If you have the patience to do one strip at a time you can get a good dedicated film scanner at a decent price. The Nikon CoolScan V ED is about the same price as the Epson V700 flatbed and will give better scans than any flatbed. People often scan their entire film collection after converting to digital and then put them up on Ebay. A couple less expensive ones you might look for are the Canon 4000 and Minolta Dual III.

My film scanner automatically feeds the strip, but one strip at a time requires a lot of work for a large collection. The two Epsons I listed above take 4 strips at a time and the Canon 5 strips. And the quality is better than lower end dedicated film scanners.
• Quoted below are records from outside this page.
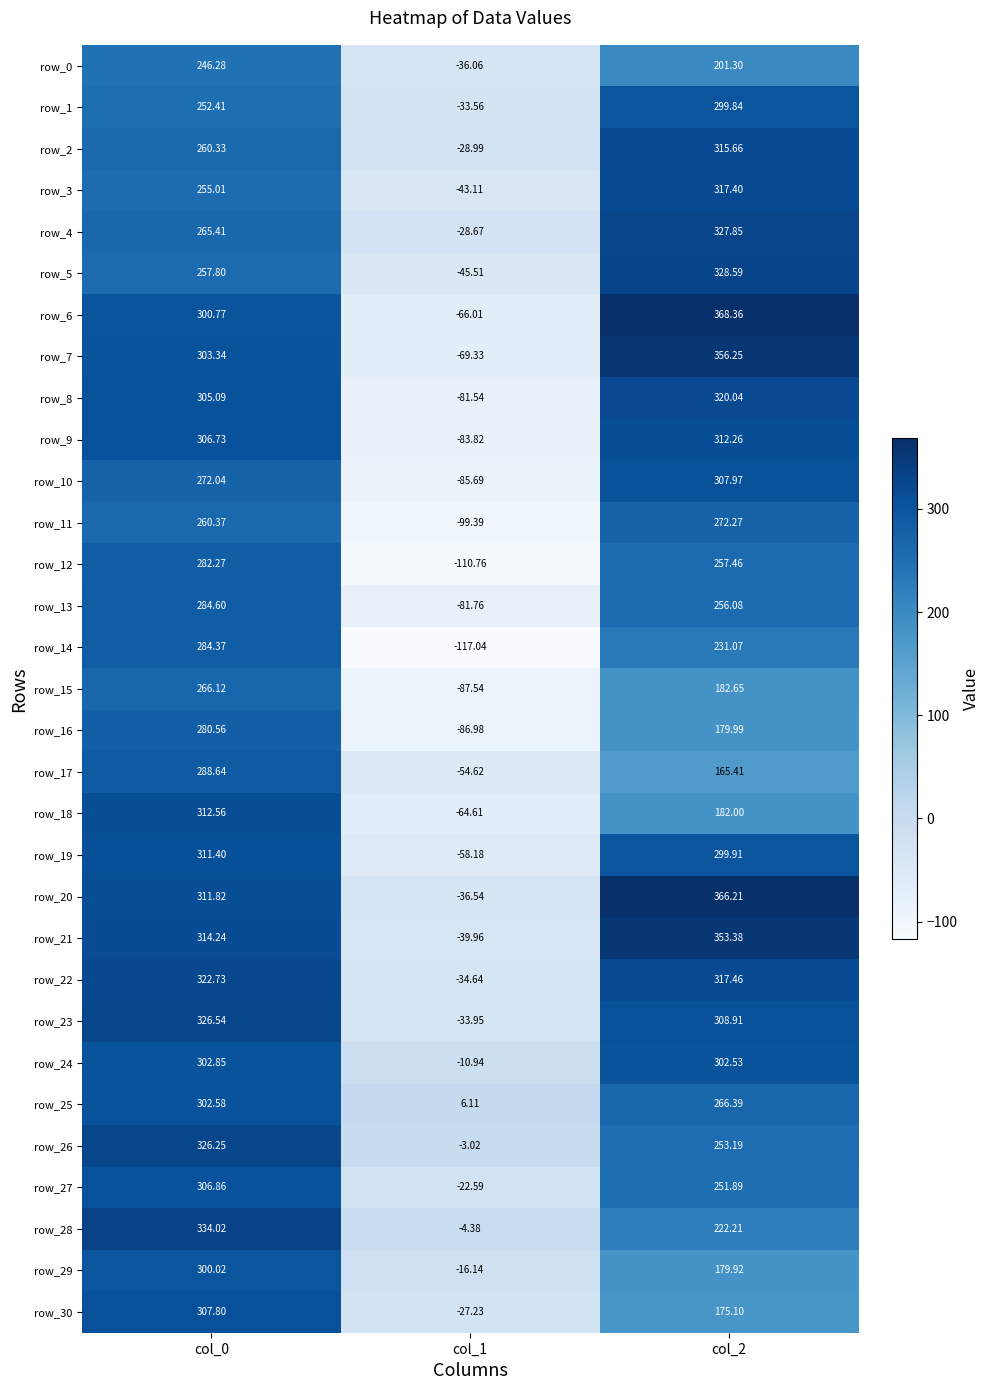

What is the sum of all row_16 values?

373.6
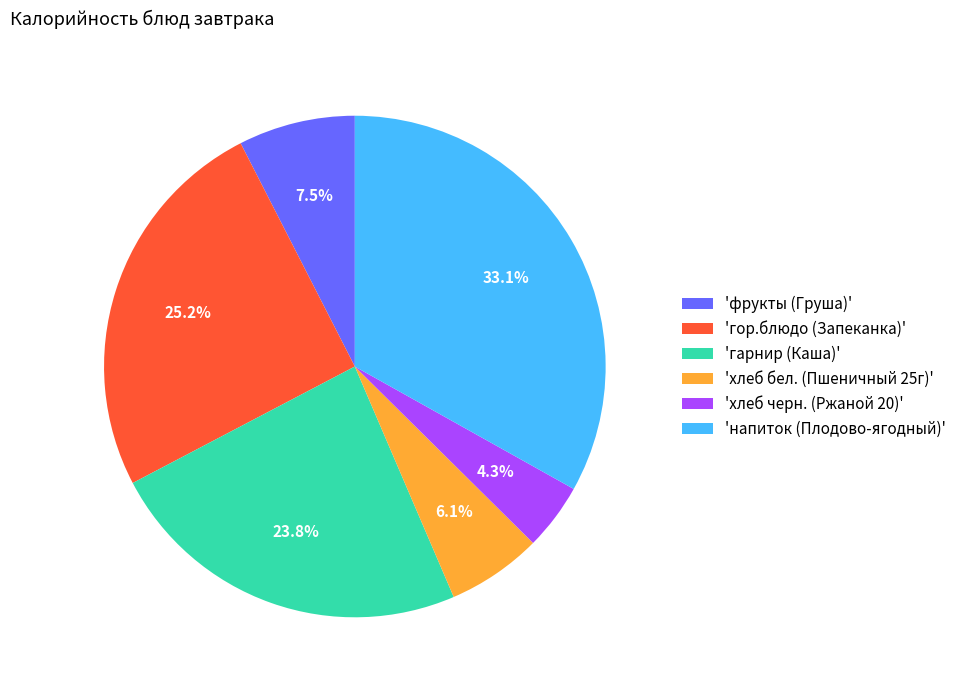

Which has a higher value, 'гарнир (Каша)' or 'гор.блюдо (Запеканка)'?

'гор.блюдо (Запеканка)'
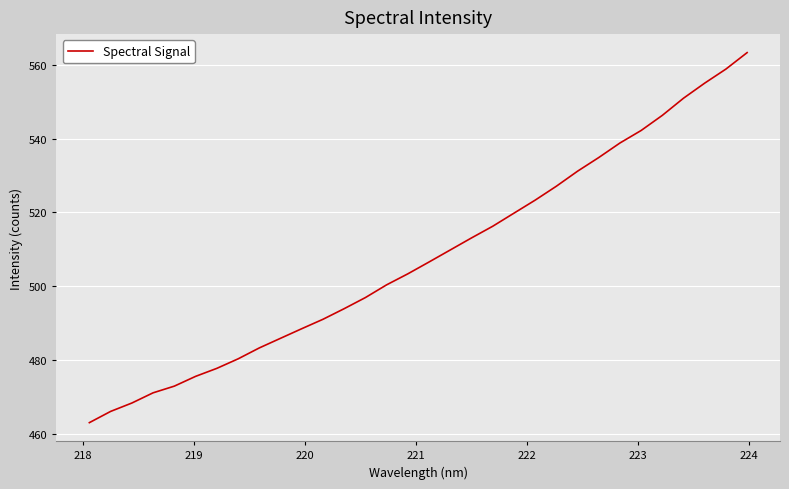

What is the sum of all values?

16254.6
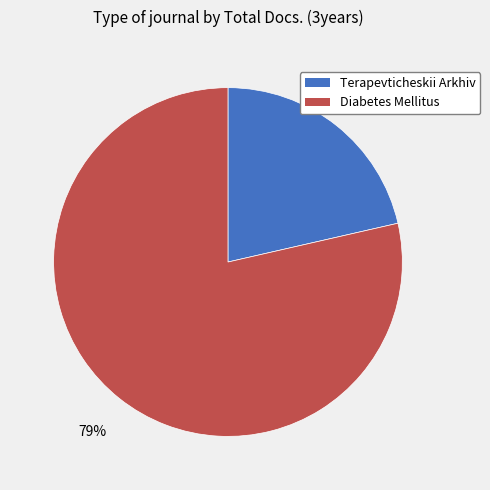

The Terapevticheskii Arkhiv slice represents 31% of the pie. True or false?

False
Few flatbeds have that kind of film scan quality. Scanning a large film collection is a lot of work. I'm not about to do it one strip at a time with my film scanner. And spending all that time to scan my collection with a lower end flatbed is out of the question.


----------



## ChuckE (Aug 30, 2004)

There is a heck of a lot to color photography and negatives than just inversing the color plate, granted. Whether or not your negatives have a high pronounced orange tint to them may have a lot to do with the gels or emulsions used in the film, or even the subjects being photographed. There is even a lot of difference in the lines of film within the same company (Kodak has many different color film lines.)

IrfanView is not a photoshop. It does not have the tools to correct for varying histograms. I do not profess to know anything at all about photography and film developing. All I mentioned was what to look for in scanners to scan in negative film stock.

I only off-handily, and regrettably, mentioned that there are tools, like IrfanView, that can do a reversal of a negative. If you need professional results, get professional tools.


----------